Having dragged myself to work on Thursday and Friday in spite of being weakened by a) a flu or cold bug, I'm never sure which, do I look like Marcus Welby?*; and b) having gone without lunch for three days straight due to no actual money to buy lunch with (many blessings yet again to Sharon for her help in this and so many other areas), I'm spending the weekend and tomorrow at home - weekend to fully get over it and Monday to fully get over it and because coughing and not feeling really strong enough aren't conducive to standing waiting for the N5 at 5 in the darn morning.

Plus to the great delight of Evil, I might even get some writing done (Sundays are my day off... although I would love it if I could not treat it as work. Any assistance most welcome).

Coming up this week... the return of Prison Break on Five. Sadly, this seems to be another of my shows that Sharon is unlikely to be checking out, and equally sadly I've already had at least one twist given away, alas. (And won't it be fun for the ol' VCR when Heroes starts on Sci-Fi at the same time in a month.)

And finally, if Mike is reading this (and he is), I hope he'll keep me informed on Cindy's visit to his shores in March. Otherwise if by some wonderful chance Rachel Bilson fetches up here for some reason or other... *evil smile*

*I know we've racked up thirty-seven years worth of fictional men and women of medicine since he came along (the same year I did), but I'd rather see him by my bedside than Gregory House or anyone from Grey's Anatomy. And yes, that does include Izzie.

Thursday, January 11, 2007

And now another gratuitous Hayden moment.

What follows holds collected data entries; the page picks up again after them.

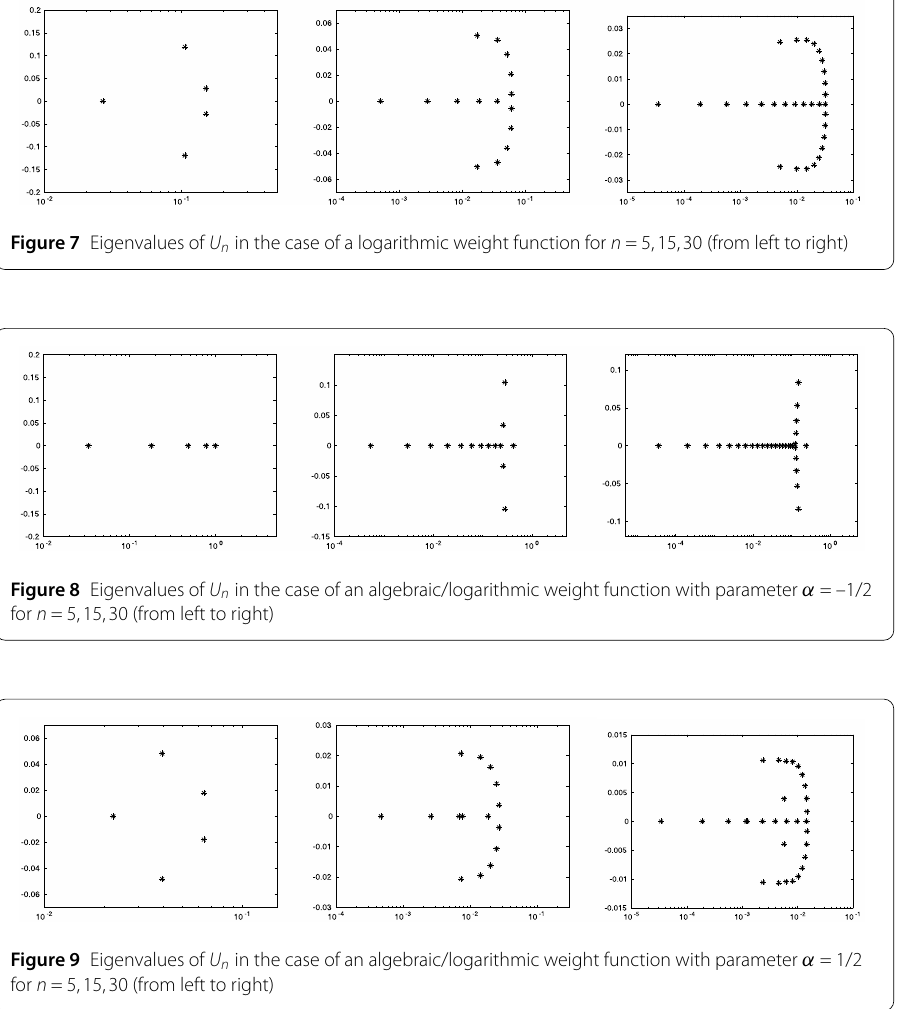
Example 3 Algebraic/logarithmic weight function w ( x ) = x α log (1/ x ) on [0,1] with α = (–0.9 : 0.1 : 5)(5.2 : 0.2 : 7)(7.5 : 0.5 :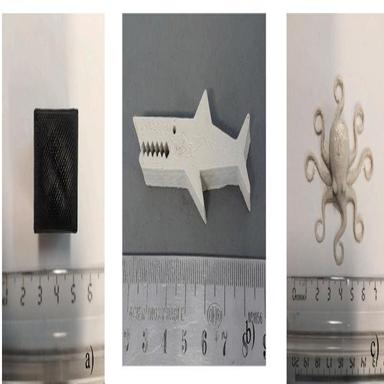
Examples of printed specimens with WEEE filaments: a) W1 cube, b) W7 stylized shark, c) W5 octopus.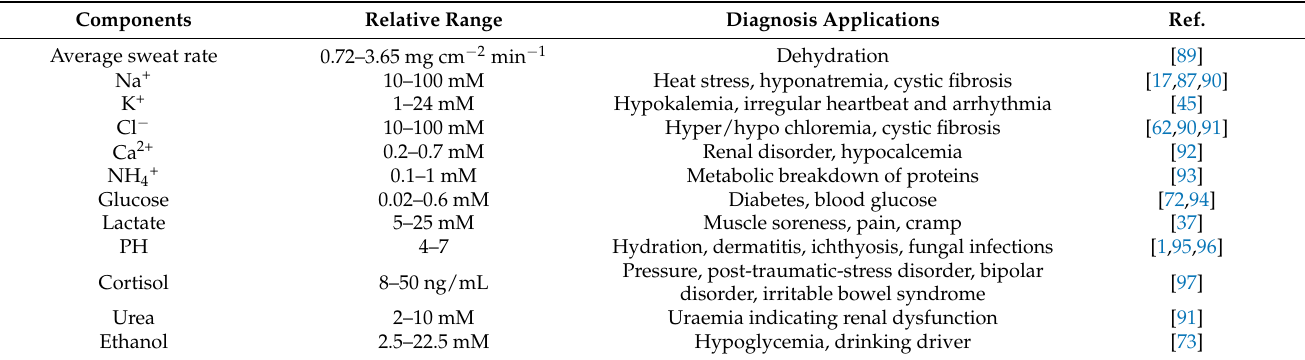
Table 2. Common components of sweat and their associated diagnosis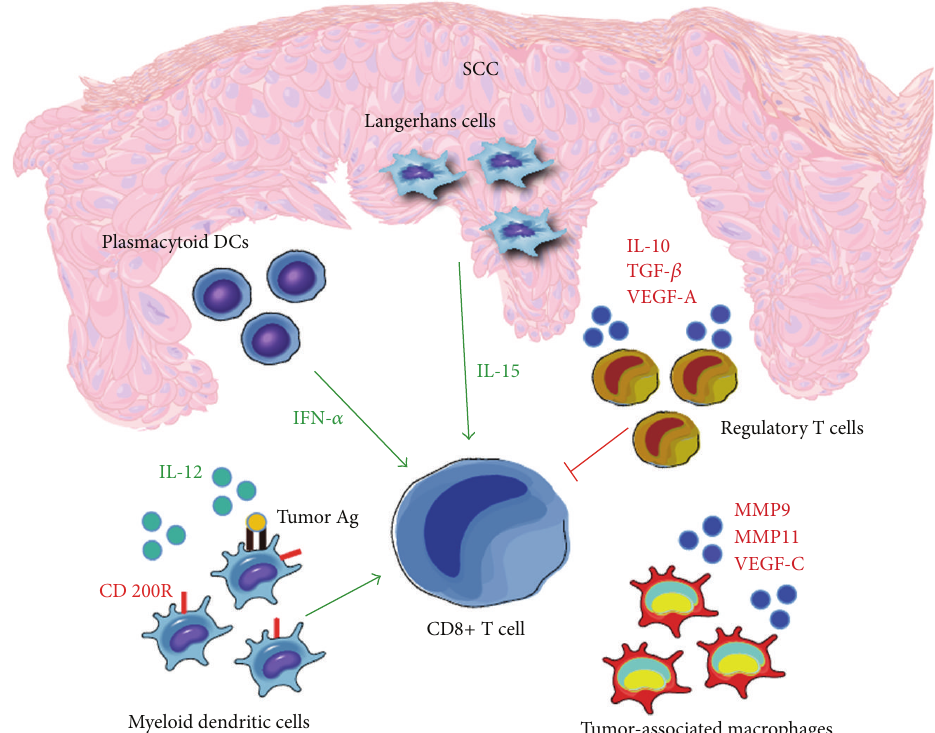
Figure 4: The SCC microenvironment may impact the immune response. The SCC microenvironment is dynamic and involves a complex interplay of both pro- and anti-inflammatory signals. It is associated with an elevated number of IFN- 𝛼 secreting pDCs, and an increased capacity for LCs to stimulate CD8+ T cells. These may serve to enhance the immune response and promote tumor immunity. Conversely, we have also shown the tumor microenvironment to contain an increased number of regulatory T cells, tumor-associated macrophages, and immune suppressive molecules such as IL-10, TGF- 𝛽 , and VEGF-A. These may be contributing to tumor growth and immune dysfunction through the suppression of mDC and CD8+ T cell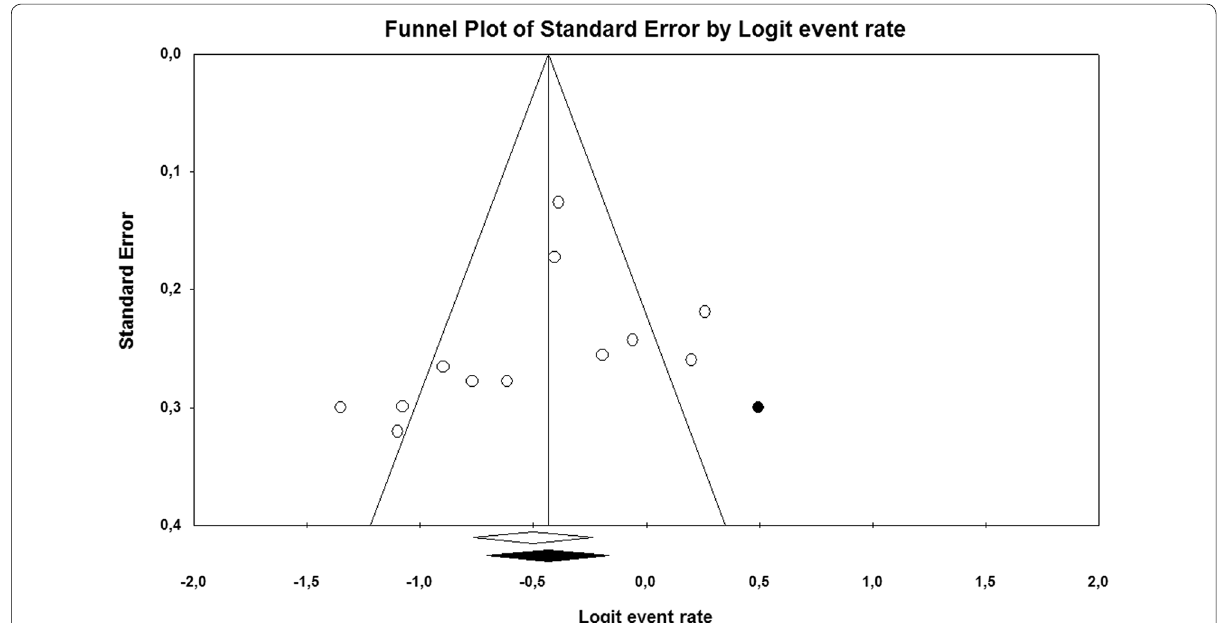
Fig. 2 Funnel plot of included studies. White circles represent observed studies. Mean point was computed using a random effects model and is presented as white rhomboid. Using the Trim and Fill method, one additional imputable study was identified. The estimated corrected mean point with confidence interval is presented as a black rhomboid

Hayden Panettiere and her mother. You do not want to know what I'm thinking right now... suffice to say Claire Bennet's birth mother has some stiff real-life competition.

Tuesday, January 09, 2007

Monday, January 08, 2007

Okay, Evil was right about "Ugly Betty."

So far, anyway. However:
1. I could remake Waterworld twice if I had a penny for every person who's "pegged" this as a ripoff of The Devil Wears Prada (do some fucking research, people).
2. Jen does not watch it, and her opinion is actually far more informed than the inbred twats attacking it on
3. I could remake Waterworld four times if I had a penny for every person who thinks they're clever by saying that she isn't really ugly (er, isn't that the point? And anyway, they didn't cast an ugly person in the original either).
4. There isn't actually a point 4. Sorry.